Activity: In the data below, find the line containing "focal_35mm: 48", then set down that line and every later line up to and including the line containing "exposure_s: 1/121", exactly.

**** Data supplied ****

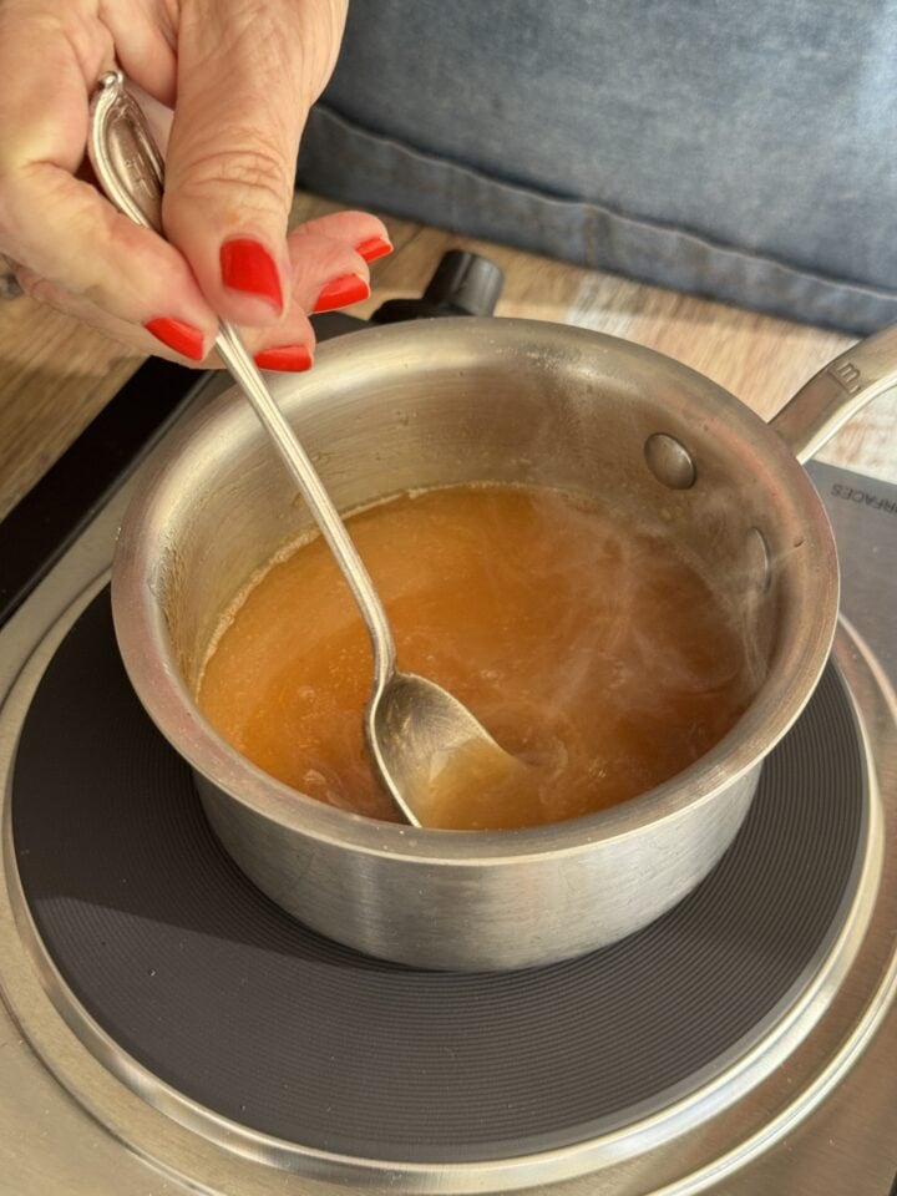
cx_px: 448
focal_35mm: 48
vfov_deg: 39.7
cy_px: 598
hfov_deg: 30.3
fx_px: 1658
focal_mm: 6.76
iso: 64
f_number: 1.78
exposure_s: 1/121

****
**** Data supplied ****

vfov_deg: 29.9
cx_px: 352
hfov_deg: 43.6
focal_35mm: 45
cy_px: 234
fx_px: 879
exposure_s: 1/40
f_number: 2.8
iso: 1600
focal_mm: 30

****

Problem solution:
focal_35mm: 48
vfov_deg: 39.7
cy_px: 598
hfov_deg: 30.3
fx_px: 1658
focal_mm: 6.76
iso: 64
f_number: 1.78
exposure_s: 1/121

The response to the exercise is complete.